What Is a Safe Runtime Layer for Mac?

Your AI agent is 40 minutes into a run when the MacBook decides to sleep. Restarting from scratch wastes the work — but keeping the lid open all night and hoping nothing goes wrong is not a real answer either. A safe runtime layer is the middle path: it keeps the Mac awake, and it watches what happens while the machine runs.
What a safe runtime layer does
A safe runtime layer combines a keep-awake assertion with active monitoring and an auto-stop trigger. The keep-awake part is the easy half — any tool can hold an IOKit power assertion. The harder half is knowing when that assertion should be released: when the battery gets too low, when the chip gets too hot, when the job finishes.
LidRun is one example of this pattern. It holds an assertion through IOKit, tracks battery percentage and charging state, reads thermal signals from macOS, and releases the assertion when configured thresholds are crossed. The machine sleeps when it should — not at random, and not never.
This matters most for unattended sessions. A 20-minute build on a plugged-in desktop Mac needs almost no safety layer. A 6-hour AI agent run on a battery-powered laptop that may get warm and unplugged is a different situation entirely.
Why a plain wake lock leaves things unguarded
A wake lock tells macOS: do not sleep. That is the whole job. The tool holding it has no view of what happens next.
If the battery drops to 2% while a large model runs overnight, a plain wake lock keeps running. If the chip hits a sustained thermal limit, it keeps running. The Mac may throttle, log warnings, or shut down hard — the wake lock itself never intervenes. It just holds.
This is fine for short, attended work. Use caffeinate for a 20-minute compile on AC power and it does exactly what it promises. The gap shows up in longer, unattended sessions: overnight renders, multi-hour AI agent runs, batch inference jobs where no one is watching the screen.
Related guideThe safety governor: why LidRun won't keep a hot or idle Mac awakeThe three things a safe runtime layer watches
Battery state is the first signal. A safe runtime layer tracks both percentage and whether the Mac is on AC power. A configured floor — say, 20% when unplugged — gives the OS enough charge to write state to disk and sleep cleanly. Dropping below that floor triggers an auto-stop rather than a hard shutdown.
Thermal state is the second. macOS exposes a coarse thermal pressure level through ProcessInfo. A safe runtime layer reads this and can stop a session when the system reports sustained pressure, which helps reduce the risk of prolonged throttling. On Apple Silicon, the runtime layer acts as a guardrail only — it observes the thermal signal and reacts; it cannot directly control fan speed.
The third signal is process state. A runtime layer tied to a specific process — a Claude Code session, a Cursor agent, a build job — releases the assertion when that process exits. The Mac returns to normal sleep behavior the moment the work is done, with no manual toggle required.
Safe runtime layer vs caffeinate vs Amphetamine
caffeinate ships with macOS. It holds a power assertion for a fixed duration or until a child process exits. It does not watch battery, does not read thermal state, and does not auto-stop on thresholds. For attended sessions on AC power it works exactly as intended. For overnight or unattended runs, the gaps matter.
Amphetamine is a polished menu-bar app with schedules, triggers, and allow-lists. It can start and stop sessions based on time or which app is active. What it does not do is monitor live battery percentage as a guardrail or respond to macOS thermal pressure mid-session.
A safe runtime layer adds the watch tier on top of the assertion. Battery floor, thermal pressure, charging state, and process exit all feed into whether the assertion stays active. For simple use on a plugged-in desktop, caffeinate or Amphetamine are probably enough. The safe runtime layer pattern earns its place when sessions run long, run unattended, and run on hardware that may change state in ways no one can observe in real time.

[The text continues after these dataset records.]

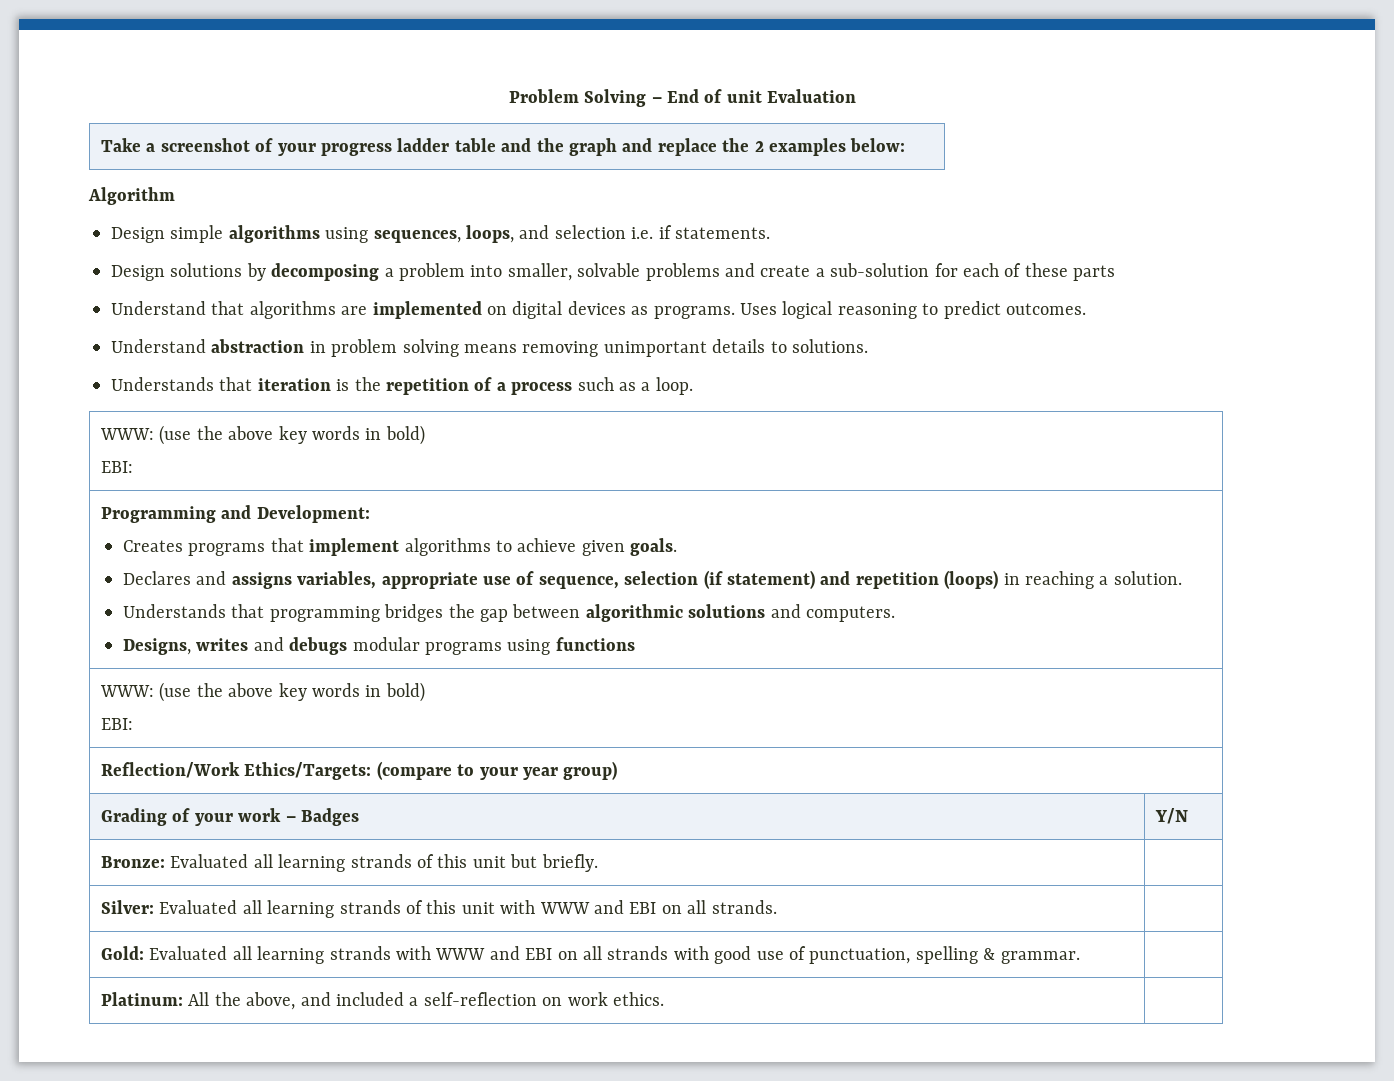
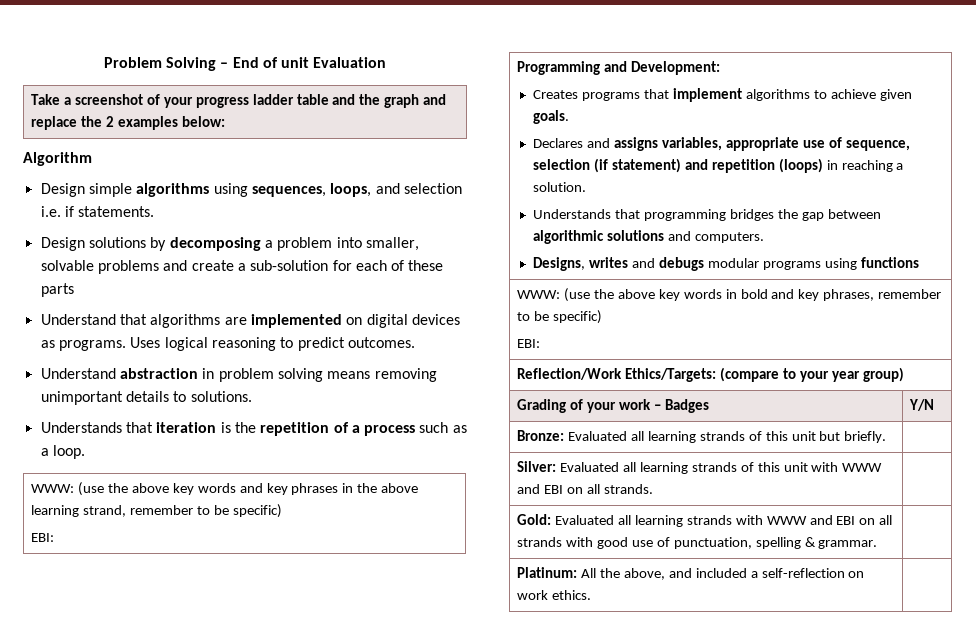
[365,425,425,445] in bold) -> [239,483,419,495] [31,504,282,518] and key phrases in the above learning strand, remember to be specific)
[385,682,425,702] bold) -> [740,289,942,301] [517,310,603,324] bold and key phrases, remember to be specific)

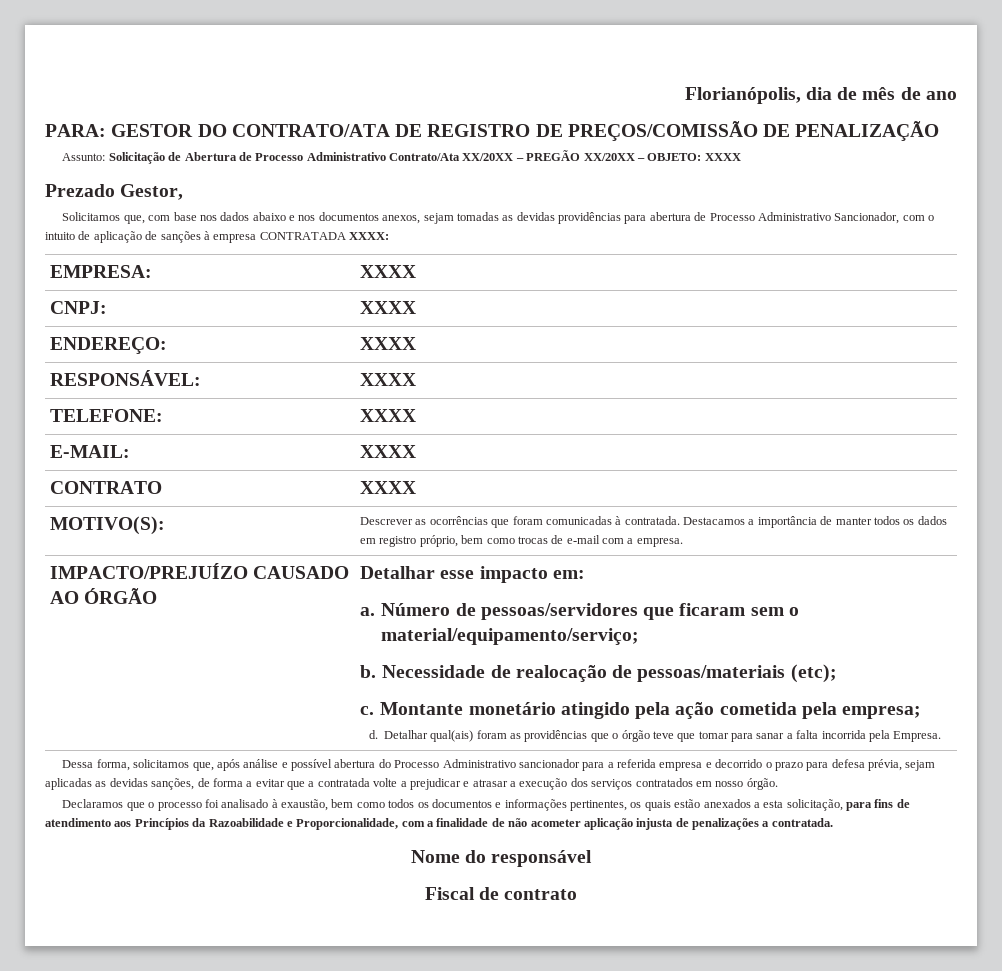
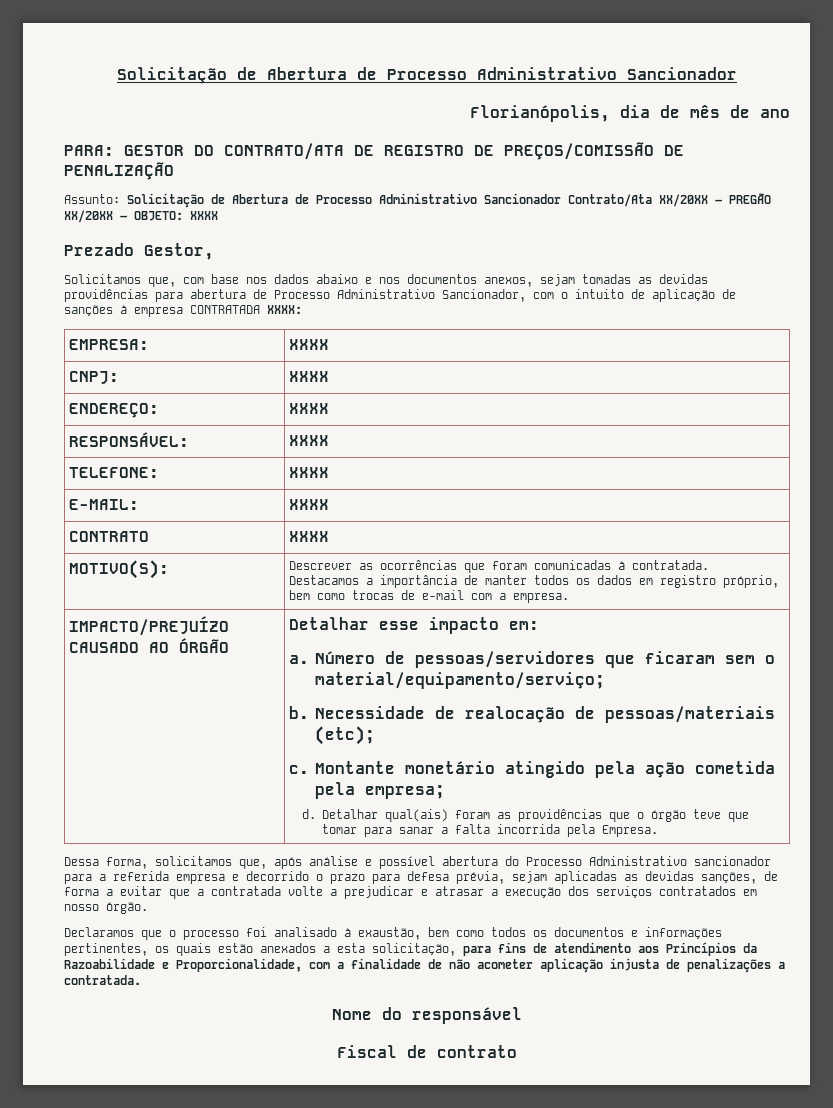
(684, 95) none -> [117,67,737,84] Solicitação de Abertura de Processo Administrativo Sancionador //
(386, 156) none -> [484,193,561,204] Sancionador

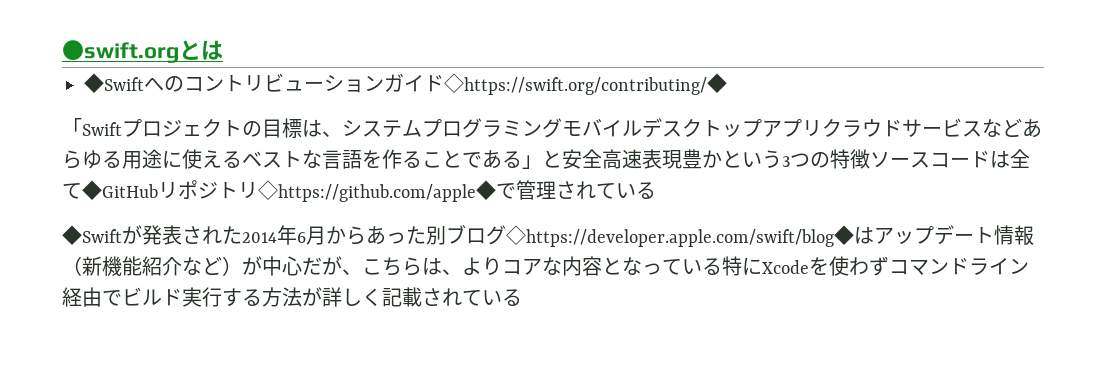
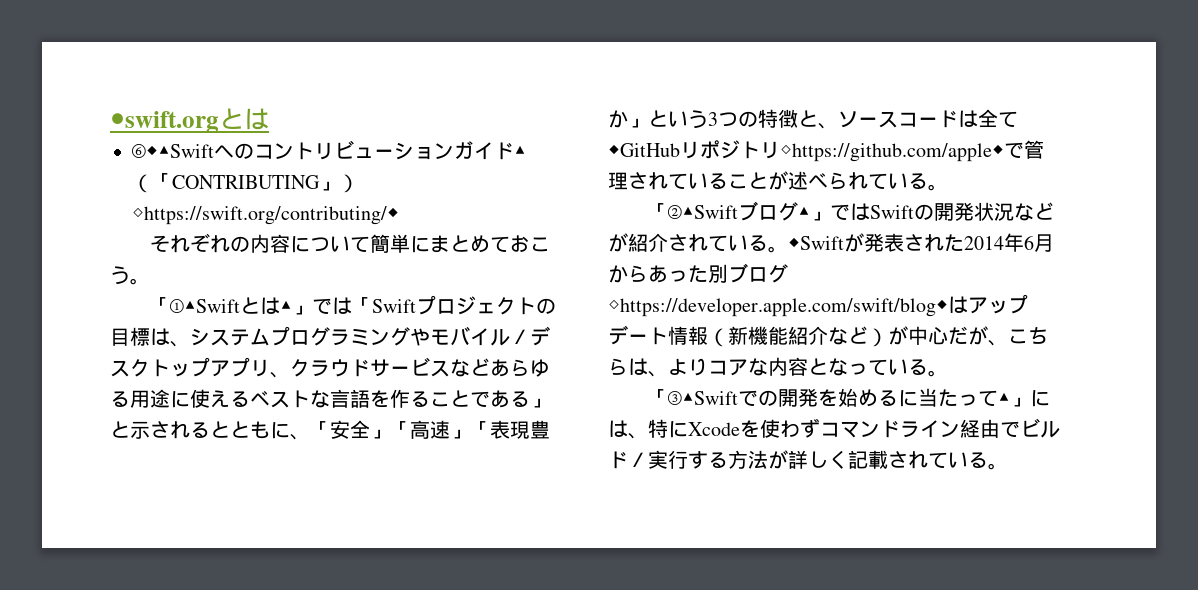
[84,73,144,93] ◆Swift -> [132,144,214,158] ⑥◆▲Swift
[444,73,727,95] ◇https://swift.org/contributing/◆ // -> [514,145,526,158] [132,173,359,193] [132,206,399,225] [150,233,551,253] [110,266,150,285] [150,297,353,315] ▲（「CONTRIBUTING」）◇https://swift.org/contributing/◆ // それぞれの内容について簡単にまとめておこう。 // 「①▲Swiftとは▲」では
(562, 128) none -> [410,328,430,346] や
(642, 128) none -> [510,329,530,344] ／
(822, 128) none -> [270,372,290,378] 、
[562,149,642,169] 安全高速 -> [130,420,490,440] 示されるとともに、「安全」「高速」「
(722, 159) none -> [628,118,648,128] 」
(870, 159) none -> [798,110,838,129] と、
(656, 190) // -> [728,171,948,191] [648,201,1055,221] [608,233,788,253] ことが述べられている。 // 「②▲Swiftブログ▲」ではSwiftの開発状況などが紹介されている。
(722, 266) none -> [928,370,948,377] [648,388,1051,407] [608,420,648,439] 。 // 「③▲Swiftでの開発を始めるに当たって▲」には、
(182, 297) none -> [628,452,648,467] ／
(522, 297) none -> [988,463,1008,470] 。

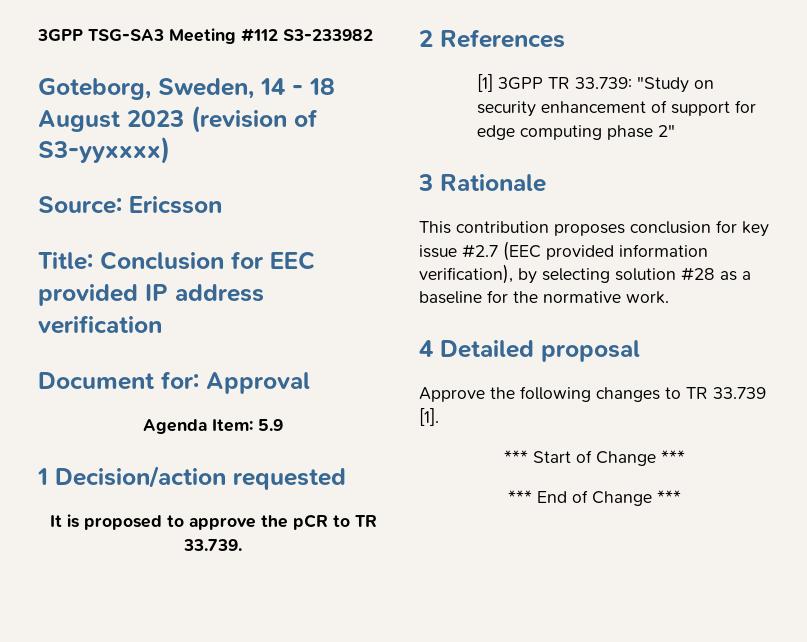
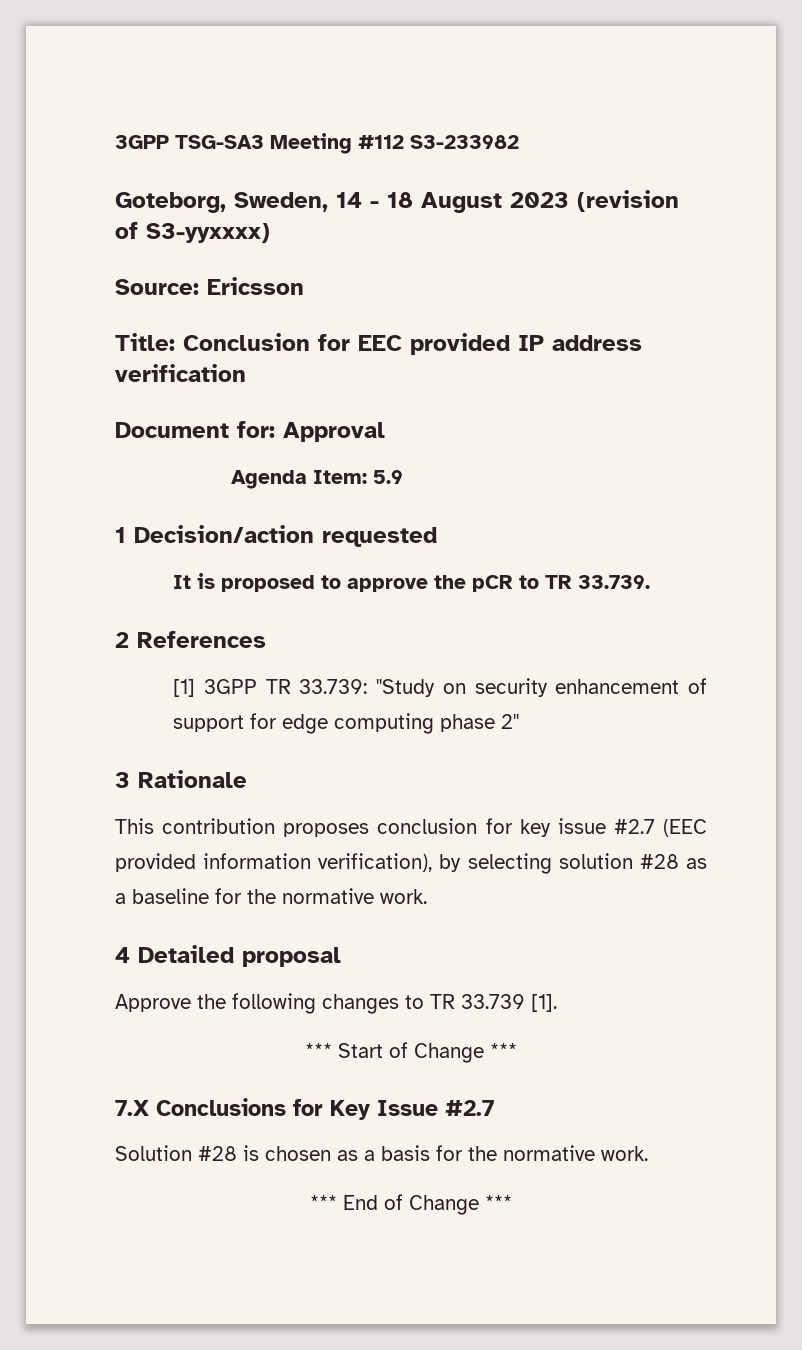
(685, 456) none -> [115,1098,494,1120] [115,1145,648,1161] // 7.X Conclusions for Key Issue #2.7 // Solution #28 is chosen as a basis for the normative work.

A feature of the safe AI workload layer for Mac.
LidRun keeps your work running with the lid closed, with battery and thermal safety built in.
Frequently asked
A Safe Runtime Layer is a keep-awake mechanism that also monitors battery, thermal state, and process status — releasing the wake assertion automatically when a threshold is crossed or the job finishes. It is the combination of keep-awake plus watch plus auto-stop, rather than a plain wake lock that holds indefinitely.
Not in the full sense. caffeinate holds a power assertion and can exit when a child process finishes, but it does not monitor battery percentage or read macOS thermal pressure during a session. For short, attended work on AC power it is a solid choice. For long unattended runs it leaves the machine unguarded.
LidRun watches battery percentage and charging state, macOS thermal pressure level, and — when process-watch is active — whether the triggering process is still running. When any of those signals crosses a configured threshold, LidRun stops the session and lets the Mac sleep normally.
LidRun reads the thermal pressure signal from macOS and auto-stops the keep-awake session when sustained pressure is reported. The Mac can then sleep and cool down. This helps reduce the risk of prolonged thermal throttling; it does not prevent all heat build-up or guarantee a specific temperature ceiling.